Who's telling the truth? Despite Israeli claims that the issue of Jerusalem was not discussed in Tuesday's meeting between Prime Minister Ehud Olmert and President Mahmoud Abbas, Palestinian officials presented a completely different version. Palestinian negotiator Saeb Erekat said that "the meeting dealt with all the issues pertaining to a final-status agreement, including Jerusalem."
A senior Palestinian source added that "we're not talking about the snow in Jerusalem, but rather, we're talking about the settlement activity in Jerusalem."
Erekat said the meeting featured in depth discussions and stressed that Israel reiterated its obligation to discuss the so-called "core issues" – borders, Jerusalem, settlements, and refugees.
A senior Palestinian official said that Jerusalem, just like other core issues, is being discussed at every meeting.
"We make it clear to the Israeli side that all the construction in Jerusalem is illegal in our view, and that in the future this construction will either be razed or be handed over to the Palestinians," the official told Ynet.
The two sides were reportedly able to make some progress by the end of the meeting.
Earlier Tuesday, PM Olmert said that the Palestinians did not bring up the issue of the postponement of talks on the status of Jerusalem.
"The issue of postponing the discussion on Jerusalem to the end of the negotiations was not brought up in talks between me and Abbas," Olmert said following the meeting.
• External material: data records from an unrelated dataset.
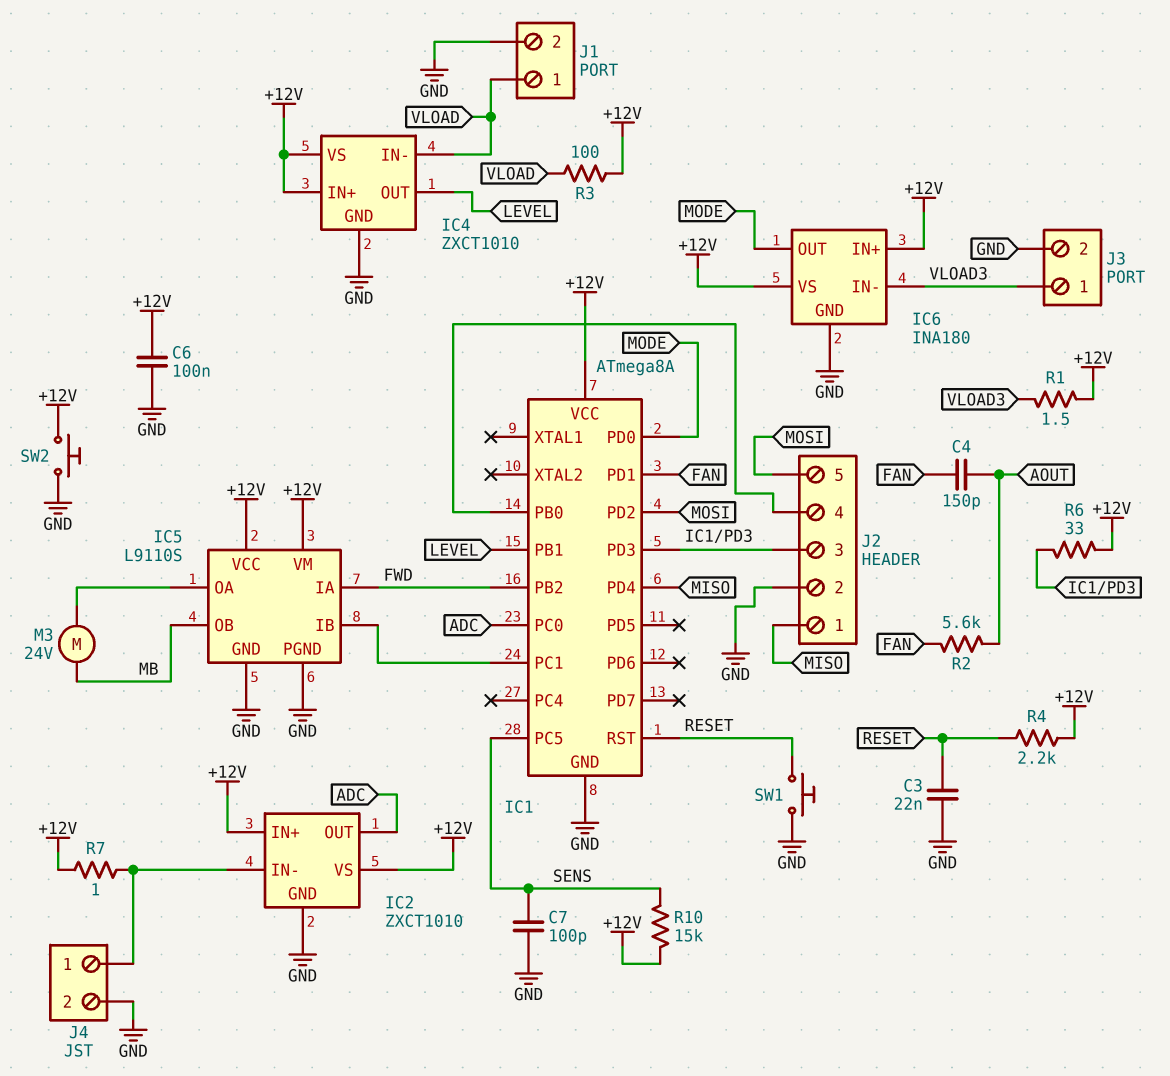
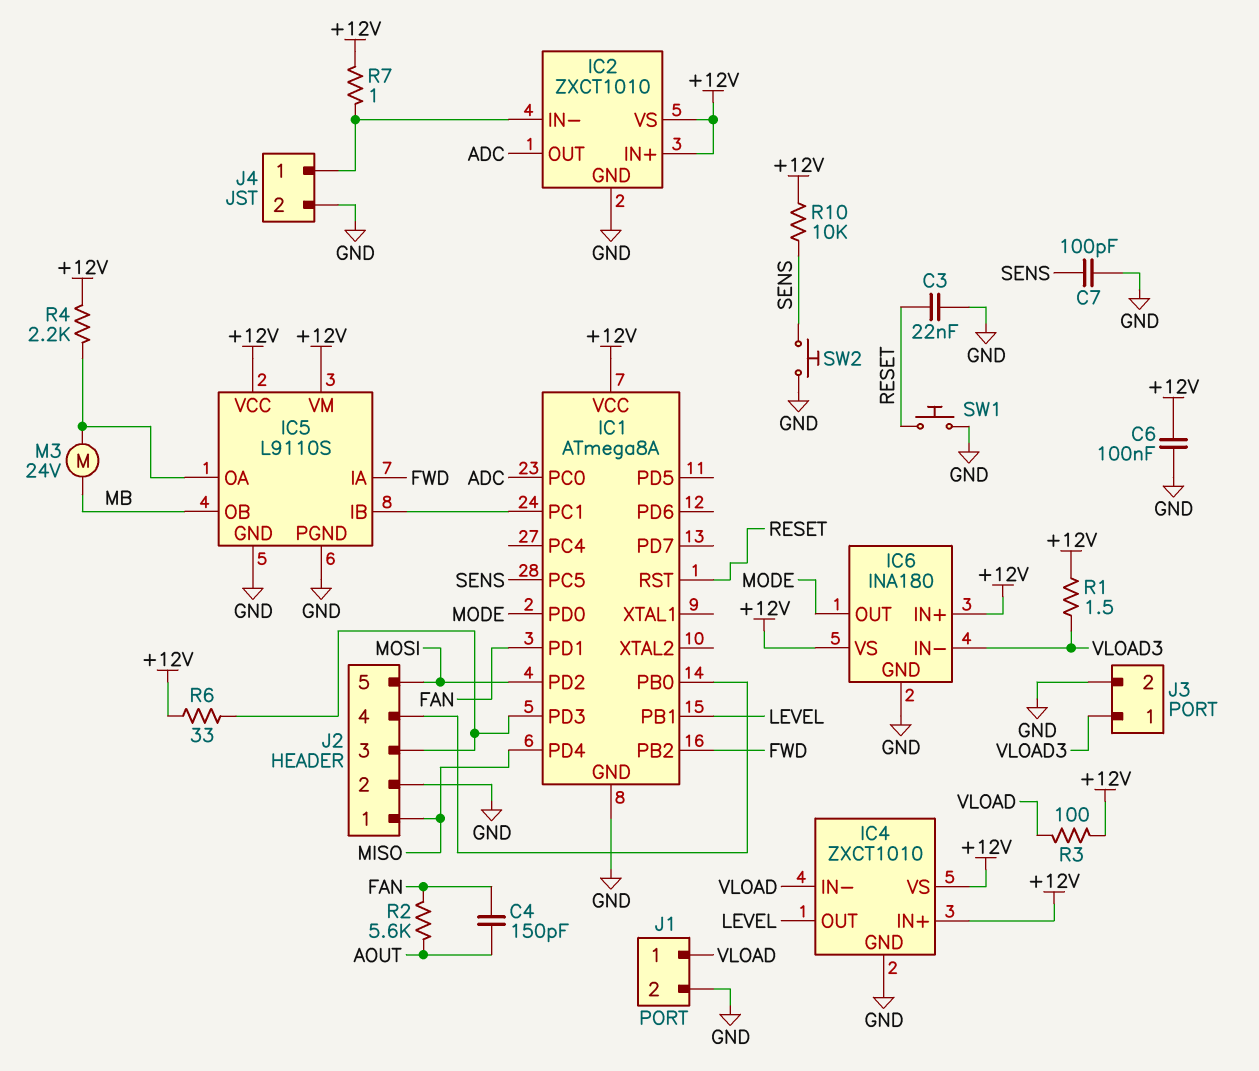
R4: 2.2k (+12V, RESET) -> 2.2k (+12V, IC5/OA)
R10: 15k (+12V, SENS) -> 10k (+12V, SENS)
SW2: button (+12V, GND) -> button (GND, SENS)

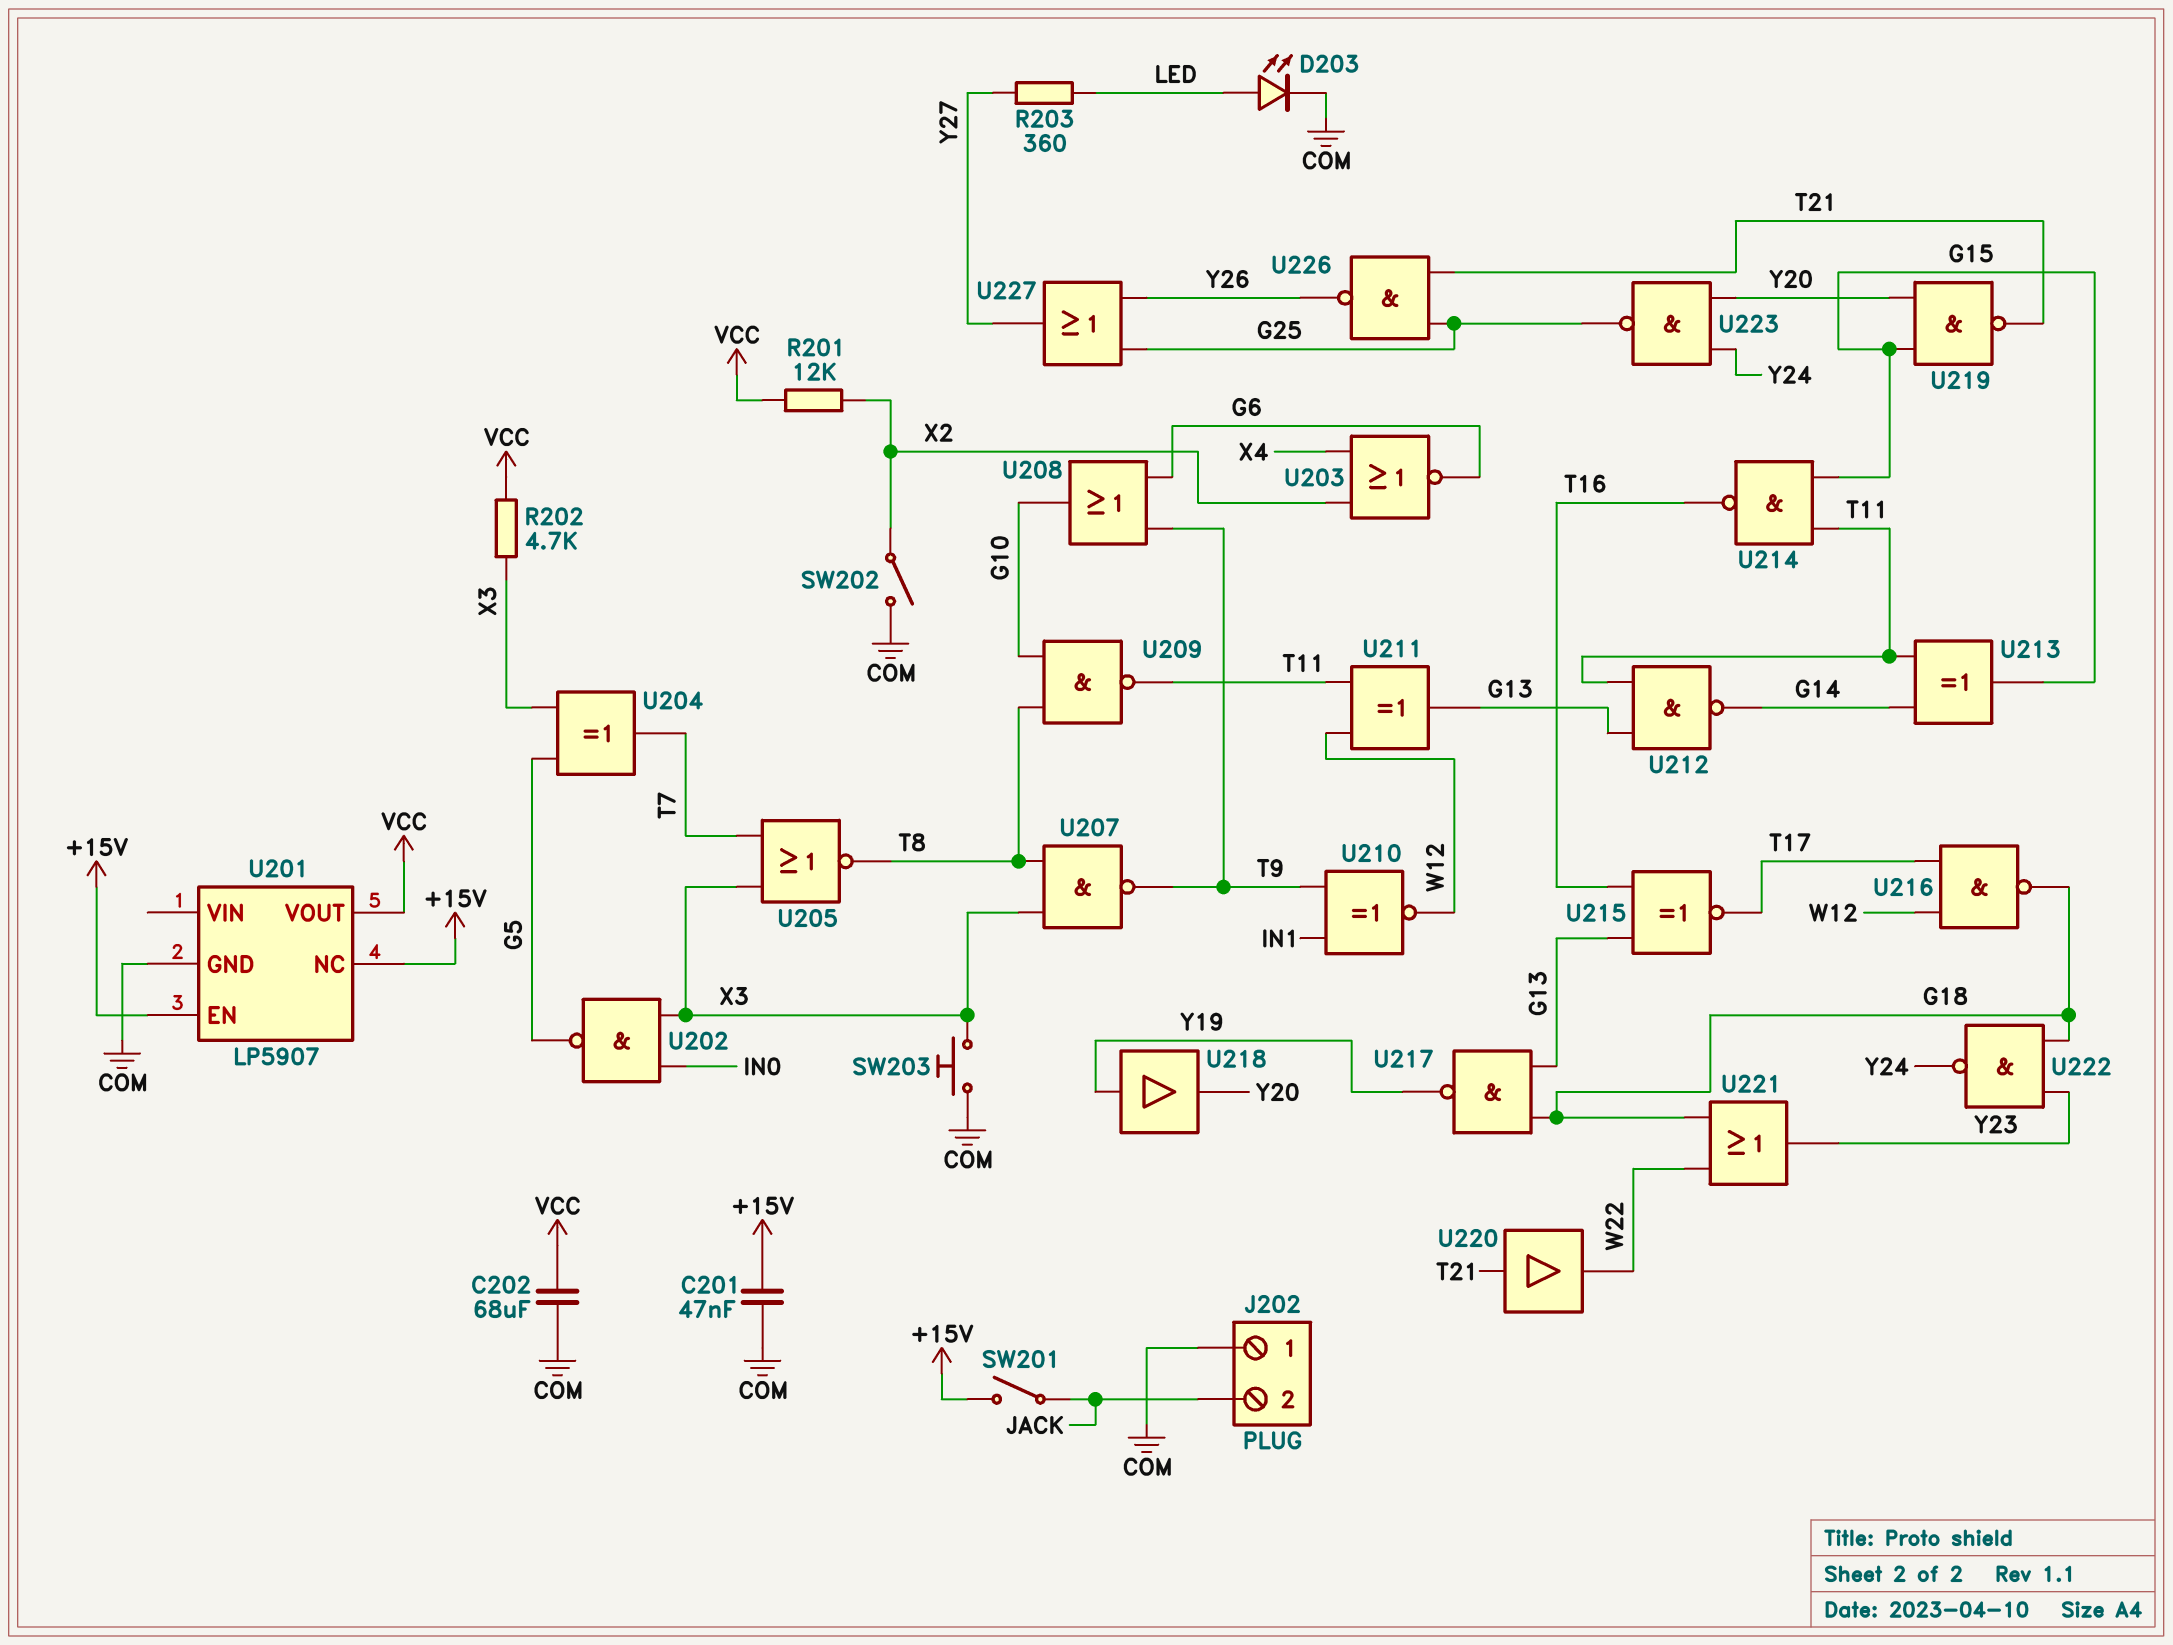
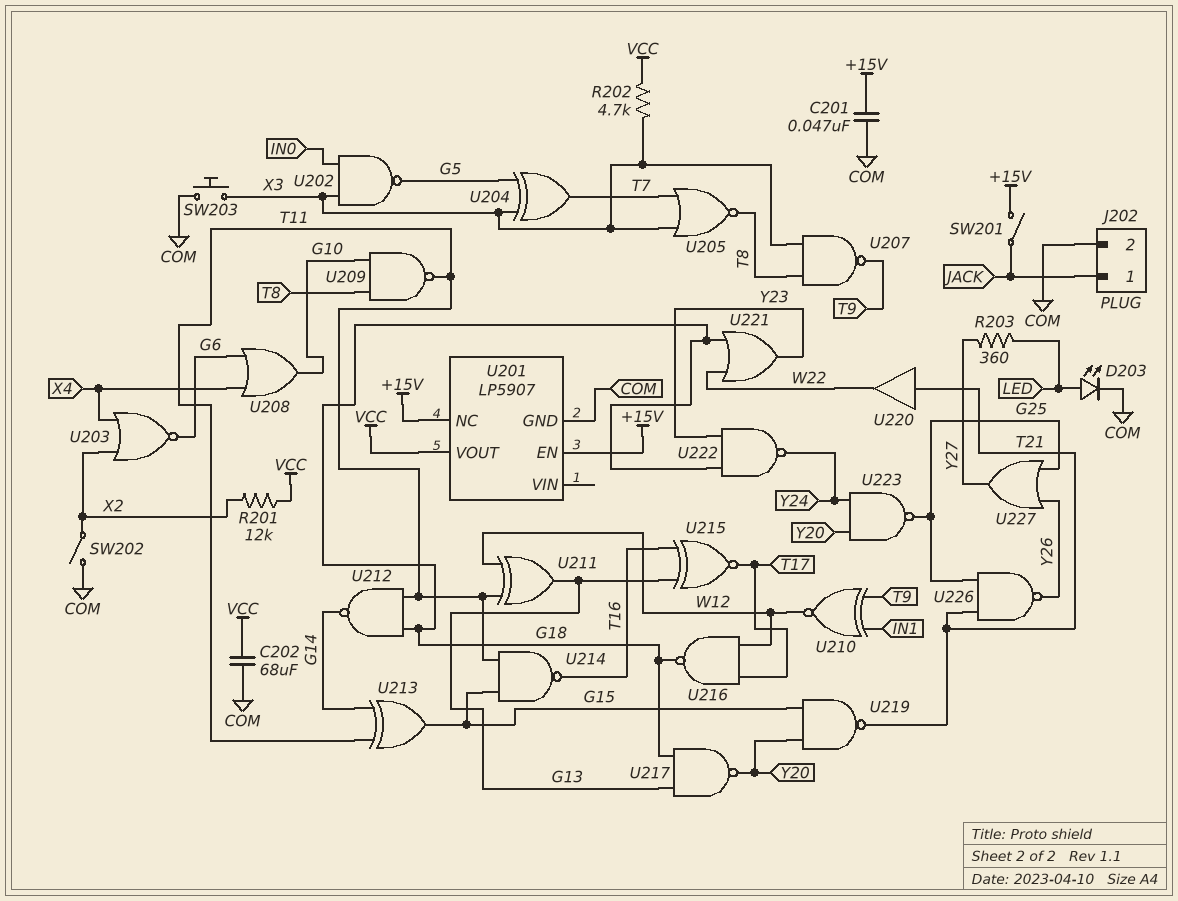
J202 pin 1: COM -> JACK
J202 pin 2: JACK -> COM
U208: OR (in G6, in T9, out G10) -> OR (in G6, in X4, out G10)
U212: NAND (in G13, in T11, out G14) -> NAND (in G18, in T11, out G14)
U217: NAND (in G13, in G18, out Y19) -> NAND (in G13, in G18, out Y20)
U218: buffer (in Y19, out Y20) -> none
He also noted that "Israel is obligated to prevent a humanitarian crisis in the Gaza Strip, but it is not obligated to open the (Gaza) crossings."
Some progress reported. (Photo: Moshe Milner, GPO)
Addressing the question of Jerusalem, an Israeli political source said that "the issue was not brought up this evening, and you may draw any conclusion you wish. The prime minister's position is that the issue of Jerusalem is the most problematic. If this issue is brought up now, the negotiations will end."
Another political source said that "what is clear is that we are aiming for an agreement by the end of 2008 that would be acceptable to the international community and serve as a fundamental, constitutive document."
Turning his attention to the pessimism expressed by the Palestinian prime minister earlier Tuesday on the prospects of a peace deal, the source said that "Salam Fayyad indeed said this morning that an agreement will not be reached by the end of 2008, but Abbas does not necessarily agree with him.
While addressing North American Jewish leaders in Jerusalem earlier, Fayyad said "not enough has happened" since a US-hosted Middle East peace conference in November to suggest a treaty can be reached in the next 11 months.
"If indeed this is going to happen, the pace has to be stepped up and stepped up significantly," he said.
Roni Sofer and Reuters contributed to the report.